§ Data extract:
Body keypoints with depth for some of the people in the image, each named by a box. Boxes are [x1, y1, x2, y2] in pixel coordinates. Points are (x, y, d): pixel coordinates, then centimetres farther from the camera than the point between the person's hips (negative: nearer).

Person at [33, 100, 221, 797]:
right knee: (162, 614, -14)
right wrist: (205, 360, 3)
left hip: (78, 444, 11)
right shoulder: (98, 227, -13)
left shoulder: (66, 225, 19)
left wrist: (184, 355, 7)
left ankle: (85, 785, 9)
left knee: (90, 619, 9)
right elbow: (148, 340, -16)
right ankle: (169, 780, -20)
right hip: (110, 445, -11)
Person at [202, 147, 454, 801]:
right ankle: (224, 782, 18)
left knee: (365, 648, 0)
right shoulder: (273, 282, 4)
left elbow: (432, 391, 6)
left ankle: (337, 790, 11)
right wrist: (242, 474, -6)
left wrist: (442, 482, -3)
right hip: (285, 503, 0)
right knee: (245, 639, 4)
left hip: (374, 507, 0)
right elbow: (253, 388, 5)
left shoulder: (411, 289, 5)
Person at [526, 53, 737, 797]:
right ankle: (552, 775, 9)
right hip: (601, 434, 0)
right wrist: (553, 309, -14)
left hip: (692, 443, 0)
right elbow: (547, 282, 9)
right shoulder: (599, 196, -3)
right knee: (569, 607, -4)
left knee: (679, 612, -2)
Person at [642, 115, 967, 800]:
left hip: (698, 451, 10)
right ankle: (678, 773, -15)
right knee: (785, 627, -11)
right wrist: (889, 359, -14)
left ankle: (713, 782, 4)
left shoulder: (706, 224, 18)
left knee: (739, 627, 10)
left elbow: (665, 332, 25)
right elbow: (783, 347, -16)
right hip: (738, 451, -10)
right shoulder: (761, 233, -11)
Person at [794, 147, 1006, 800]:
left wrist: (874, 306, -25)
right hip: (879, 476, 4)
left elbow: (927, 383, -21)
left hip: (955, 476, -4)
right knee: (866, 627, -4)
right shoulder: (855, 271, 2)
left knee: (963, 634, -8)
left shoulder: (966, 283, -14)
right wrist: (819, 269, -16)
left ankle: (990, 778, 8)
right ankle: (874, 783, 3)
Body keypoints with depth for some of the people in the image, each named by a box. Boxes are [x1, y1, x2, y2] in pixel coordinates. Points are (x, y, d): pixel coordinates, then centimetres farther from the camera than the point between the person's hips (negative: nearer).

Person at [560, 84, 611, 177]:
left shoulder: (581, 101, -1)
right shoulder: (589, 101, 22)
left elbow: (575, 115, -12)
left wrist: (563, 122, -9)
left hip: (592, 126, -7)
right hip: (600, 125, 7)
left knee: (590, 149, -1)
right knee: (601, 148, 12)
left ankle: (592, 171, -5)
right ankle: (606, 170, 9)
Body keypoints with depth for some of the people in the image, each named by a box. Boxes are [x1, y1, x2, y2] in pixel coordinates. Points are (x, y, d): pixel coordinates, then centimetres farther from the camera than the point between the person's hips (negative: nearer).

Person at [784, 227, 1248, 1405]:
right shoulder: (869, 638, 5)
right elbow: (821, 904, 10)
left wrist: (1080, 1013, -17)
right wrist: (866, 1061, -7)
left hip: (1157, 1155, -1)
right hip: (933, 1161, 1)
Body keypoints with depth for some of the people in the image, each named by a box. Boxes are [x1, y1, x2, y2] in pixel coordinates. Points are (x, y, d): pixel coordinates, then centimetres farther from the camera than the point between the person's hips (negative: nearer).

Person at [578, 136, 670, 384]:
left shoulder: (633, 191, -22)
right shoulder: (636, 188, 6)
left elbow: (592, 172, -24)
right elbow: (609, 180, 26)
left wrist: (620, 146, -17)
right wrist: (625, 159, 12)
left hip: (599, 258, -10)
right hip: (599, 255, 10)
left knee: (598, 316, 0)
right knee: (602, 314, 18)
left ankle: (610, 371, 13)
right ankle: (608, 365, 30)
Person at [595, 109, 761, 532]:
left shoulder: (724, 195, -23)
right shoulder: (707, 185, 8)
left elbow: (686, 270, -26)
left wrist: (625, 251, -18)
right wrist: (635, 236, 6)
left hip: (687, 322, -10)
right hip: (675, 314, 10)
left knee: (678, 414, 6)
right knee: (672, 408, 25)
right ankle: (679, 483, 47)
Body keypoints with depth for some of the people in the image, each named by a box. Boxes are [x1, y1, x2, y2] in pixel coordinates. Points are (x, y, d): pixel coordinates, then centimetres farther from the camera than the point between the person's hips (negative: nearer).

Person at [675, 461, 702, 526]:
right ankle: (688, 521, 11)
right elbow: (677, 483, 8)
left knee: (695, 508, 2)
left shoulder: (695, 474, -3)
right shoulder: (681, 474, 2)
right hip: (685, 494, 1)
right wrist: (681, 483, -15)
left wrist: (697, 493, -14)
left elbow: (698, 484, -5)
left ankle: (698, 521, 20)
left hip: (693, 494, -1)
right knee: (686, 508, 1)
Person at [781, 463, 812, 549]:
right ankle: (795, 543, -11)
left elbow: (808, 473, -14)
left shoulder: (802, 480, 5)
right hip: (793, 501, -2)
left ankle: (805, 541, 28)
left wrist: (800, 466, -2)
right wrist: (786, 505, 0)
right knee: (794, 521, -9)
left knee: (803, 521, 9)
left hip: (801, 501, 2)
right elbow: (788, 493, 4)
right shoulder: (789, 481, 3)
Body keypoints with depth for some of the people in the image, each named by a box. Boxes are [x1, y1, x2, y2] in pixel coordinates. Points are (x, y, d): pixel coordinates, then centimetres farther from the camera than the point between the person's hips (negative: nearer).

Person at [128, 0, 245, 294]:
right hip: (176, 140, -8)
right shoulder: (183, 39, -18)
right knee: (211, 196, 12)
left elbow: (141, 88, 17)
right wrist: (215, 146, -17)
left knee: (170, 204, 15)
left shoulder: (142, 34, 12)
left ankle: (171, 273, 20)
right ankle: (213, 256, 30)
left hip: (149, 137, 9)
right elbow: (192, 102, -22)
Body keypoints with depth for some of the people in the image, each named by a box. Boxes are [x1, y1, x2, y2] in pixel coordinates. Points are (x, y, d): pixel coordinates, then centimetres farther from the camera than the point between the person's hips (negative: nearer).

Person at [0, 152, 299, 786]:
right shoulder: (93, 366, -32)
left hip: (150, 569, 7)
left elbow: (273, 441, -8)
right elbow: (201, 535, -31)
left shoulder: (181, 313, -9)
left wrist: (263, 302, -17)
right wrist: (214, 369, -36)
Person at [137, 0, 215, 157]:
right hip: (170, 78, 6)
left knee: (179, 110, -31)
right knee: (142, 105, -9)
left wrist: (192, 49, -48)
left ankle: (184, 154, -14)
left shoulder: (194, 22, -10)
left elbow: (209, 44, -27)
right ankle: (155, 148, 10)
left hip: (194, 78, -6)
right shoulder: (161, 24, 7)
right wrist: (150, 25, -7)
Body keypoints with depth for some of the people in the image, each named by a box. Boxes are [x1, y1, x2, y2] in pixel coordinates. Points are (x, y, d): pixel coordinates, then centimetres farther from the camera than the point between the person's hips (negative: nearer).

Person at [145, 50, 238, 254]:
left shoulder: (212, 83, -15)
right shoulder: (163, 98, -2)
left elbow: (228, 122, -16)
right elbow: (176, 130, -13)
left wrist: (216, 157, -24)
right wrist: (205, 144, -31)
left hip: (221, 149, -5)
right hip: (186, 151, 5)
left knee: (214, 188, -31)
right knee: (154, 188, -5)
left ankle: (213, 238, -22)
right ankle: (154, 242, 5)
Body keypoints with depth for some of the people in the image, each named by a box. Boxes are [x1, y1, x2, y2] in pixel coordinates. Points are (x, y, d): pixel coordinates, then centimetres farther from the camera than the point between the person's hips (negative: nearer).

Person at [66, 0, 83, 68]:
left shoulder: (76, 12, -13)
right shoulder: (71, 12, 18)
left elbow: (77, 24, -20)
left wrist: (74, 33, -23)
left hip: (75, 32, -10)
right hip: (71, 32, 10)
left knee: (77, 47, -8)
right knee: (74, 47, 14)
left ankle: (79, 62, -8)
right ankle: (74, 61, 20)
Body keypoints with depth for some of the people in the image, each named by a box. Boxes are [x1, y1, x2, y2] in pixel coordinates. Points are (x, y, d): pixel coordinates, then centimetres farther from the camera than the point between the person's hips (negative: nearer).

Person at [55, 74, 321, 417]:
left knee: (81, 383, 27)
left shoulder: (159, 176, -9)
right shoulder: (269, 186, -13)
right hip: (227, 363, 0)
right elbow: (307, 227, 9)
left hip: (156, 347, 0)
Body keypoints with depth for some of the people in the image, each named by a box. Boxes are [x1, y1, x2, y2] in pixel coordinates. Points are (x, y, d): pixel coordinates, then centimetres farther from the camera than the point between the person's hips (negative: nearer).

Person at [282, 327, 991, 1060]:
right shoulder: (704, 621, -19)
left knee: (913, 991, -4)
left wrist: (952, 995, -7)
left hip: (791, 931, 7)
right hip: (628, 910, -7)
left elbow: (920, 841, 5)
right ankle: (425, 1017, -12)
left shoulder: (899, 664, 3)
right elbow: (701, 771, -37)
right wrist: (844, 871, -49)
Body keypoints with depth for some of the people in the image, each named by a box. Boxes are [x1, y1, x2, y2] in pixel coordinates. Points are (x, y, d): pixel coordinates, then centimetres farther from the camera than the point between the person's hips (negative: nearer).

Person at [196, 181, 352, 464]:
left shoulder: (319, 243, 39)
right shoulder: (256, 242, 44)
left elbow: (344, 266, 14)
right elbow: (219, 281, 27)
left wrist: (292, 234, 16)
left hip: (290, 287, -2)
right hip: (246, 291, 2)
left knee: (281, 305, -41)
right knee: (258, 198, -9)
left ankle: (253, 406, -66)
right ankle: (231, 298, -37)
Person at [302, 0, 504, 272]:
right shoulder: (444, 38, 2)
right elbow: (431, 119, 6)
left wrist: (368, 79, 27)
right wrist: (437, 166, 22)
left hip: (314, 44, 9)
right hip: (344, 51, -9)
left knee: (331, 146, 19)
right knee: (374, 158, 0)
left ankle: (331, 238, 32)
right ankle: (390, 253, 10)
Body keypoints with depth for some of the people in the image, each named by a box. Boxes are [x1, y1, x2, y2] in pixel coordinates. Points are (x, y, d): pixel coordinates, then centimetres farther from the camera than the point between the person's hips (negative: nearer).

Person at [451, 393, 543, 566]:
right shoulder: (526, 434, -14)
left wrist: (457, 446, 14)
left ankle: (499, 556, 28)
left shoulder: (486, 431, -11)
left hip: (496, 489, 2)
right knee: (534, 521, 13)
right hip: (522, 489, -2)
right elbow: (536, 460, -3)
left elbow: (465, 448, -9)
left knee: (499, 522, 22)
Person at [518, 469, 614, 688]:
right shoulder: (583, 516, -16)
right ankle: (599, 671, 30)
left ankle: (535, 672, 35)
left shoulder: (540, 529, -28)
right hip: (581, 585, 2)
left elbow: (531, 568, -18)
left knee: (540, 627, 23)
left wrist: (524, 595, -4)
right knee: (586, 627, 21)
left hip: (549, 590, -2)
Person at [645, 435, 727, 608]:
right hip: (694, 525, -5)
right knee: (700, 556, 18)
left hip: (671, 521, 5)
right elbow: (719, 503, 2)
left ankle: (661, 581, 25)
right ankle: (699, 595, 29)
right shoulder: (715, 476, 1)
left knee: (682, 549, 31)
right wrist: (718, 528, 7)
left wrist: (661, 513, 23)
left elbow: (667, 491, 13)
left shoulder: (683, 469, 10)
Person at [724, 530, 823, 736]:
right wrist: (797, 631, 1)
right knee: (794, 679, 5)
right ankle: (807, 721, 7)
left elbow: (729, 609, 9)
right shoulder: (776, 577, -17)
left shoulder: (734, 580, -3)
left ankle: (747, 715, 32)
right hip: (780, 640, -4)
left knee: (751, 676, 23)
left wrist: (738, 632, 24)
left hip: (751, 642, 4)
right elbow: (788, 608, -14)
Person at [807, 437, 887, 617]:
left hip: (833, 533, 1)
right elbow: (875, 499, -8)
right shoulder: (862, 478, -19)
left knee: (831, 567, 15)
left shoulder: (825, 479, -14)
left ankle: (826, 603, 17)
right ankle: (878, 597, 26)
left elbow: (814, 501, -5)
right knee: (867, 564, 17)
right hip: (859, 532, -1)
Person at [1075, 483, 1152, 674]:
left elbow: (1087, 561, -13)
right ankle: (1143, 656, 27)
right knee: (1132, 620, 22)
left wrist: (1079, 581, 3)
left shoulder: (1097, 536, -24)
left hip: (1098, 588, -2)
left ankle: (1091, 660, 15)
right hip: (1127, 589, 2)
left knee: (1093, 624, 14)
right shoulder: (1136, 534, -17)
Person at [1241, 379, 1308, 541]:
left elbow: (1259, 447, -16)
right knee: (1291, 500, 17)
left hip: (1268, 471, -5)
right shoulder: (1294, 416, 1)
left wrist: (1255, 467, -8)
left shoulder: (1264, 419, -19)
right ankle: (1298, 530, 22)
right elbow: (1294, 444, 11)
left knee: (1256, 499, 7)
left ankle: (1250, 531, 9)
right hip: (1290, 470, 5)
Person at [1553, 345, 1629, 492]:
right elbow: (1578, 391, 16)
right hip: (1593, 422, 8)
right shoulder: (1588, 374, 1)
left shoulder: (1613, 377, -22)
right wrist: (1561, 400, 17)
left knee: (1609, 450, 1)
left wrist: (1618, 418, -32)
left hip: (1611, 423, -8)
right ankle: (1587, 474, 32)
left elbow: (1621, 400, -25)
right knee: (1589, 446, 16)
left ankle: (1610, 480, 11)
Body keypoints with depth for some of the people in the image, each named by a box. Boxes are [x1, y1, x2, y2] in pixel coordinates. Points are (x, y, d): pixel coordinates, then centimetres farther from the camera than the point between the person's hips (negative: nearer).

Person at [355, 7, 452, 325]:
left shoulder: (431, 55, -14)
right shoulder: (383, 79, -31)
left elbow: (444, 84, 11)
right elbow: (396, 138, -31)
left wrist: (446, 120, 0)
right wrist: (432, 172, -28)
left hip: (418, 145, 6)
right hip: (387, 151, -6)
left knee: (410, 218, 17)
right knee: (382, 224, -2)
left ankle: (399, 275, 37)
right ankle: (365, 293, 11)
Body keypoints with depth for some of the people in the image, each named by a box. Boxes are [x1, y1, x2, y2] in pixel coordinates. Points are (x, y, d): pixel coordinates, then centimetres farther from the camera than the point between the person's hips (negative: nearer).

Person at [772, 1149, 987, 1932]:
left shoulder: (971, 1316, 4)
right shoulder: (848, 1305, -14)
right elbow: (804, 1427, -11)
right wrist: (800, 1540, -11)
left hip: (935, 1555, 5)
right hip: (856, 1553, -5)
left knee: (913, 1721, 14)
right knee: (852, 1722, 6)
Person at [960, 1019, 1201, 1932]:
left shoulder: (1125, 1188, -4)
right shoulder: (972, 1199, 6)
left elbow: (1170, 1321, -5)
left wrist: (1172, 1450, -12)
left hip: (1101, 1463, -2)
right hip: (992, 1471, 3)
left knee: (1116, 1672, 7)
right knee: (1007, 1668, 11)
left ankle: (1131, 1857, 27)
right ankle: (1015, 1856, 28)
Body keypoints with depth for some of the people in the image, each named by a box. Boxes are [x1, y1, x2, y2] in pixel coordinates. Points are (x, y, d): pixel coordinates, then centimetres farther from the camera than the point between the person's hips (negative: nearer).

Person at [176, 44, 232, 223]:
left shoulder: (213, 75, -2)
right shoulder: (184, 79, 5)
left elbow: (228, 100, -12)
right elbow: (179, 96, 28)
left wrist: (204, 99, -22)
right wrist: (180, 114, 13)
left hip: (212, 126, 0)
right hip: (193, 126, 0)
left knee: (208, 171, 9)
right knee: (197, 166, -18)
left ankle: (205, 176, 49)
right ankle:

§ About this exercise:
Return exactly, and only, the lines above starting at the line that contains "right elbow: (788, 608, -14)" and ending at the line that contains "right shoulder: (1136, 534, -17)".

§ Answer to this exercise:
right elbow: (788, 608, -14)
Person at [807, 437, 887, 617]:
left hip: (833, 533, 1)
right elbow: (875, 499, -8)
right shoulder: (862, 478, -19)
left knee: (831, 567, 15)
left shoulder: (825, 479, -14)
left ankle: (826, 603, 17)
right ankle: (878, 597, 26)
left elbow: (814, 501, -5)
right knee: (867, 564, 17)
right hip: (859, 532, -1)
Person at [1075, 483, 1152, 674]:
left elbow: (1087, 561, -13)
right ankle: (1143, 656, 27)
right knee: (1132, 620, 22)
left wrist: (1079, 581, 3)
left shoulder: (1097, 536, -24)
left hip: (1098, 588, -2)
left ankle: (1091, 660, 15)
right hip: (1127, 589, 2)
left knee: (1093, 624, 14)
right shoulder: (1136, 534, -17)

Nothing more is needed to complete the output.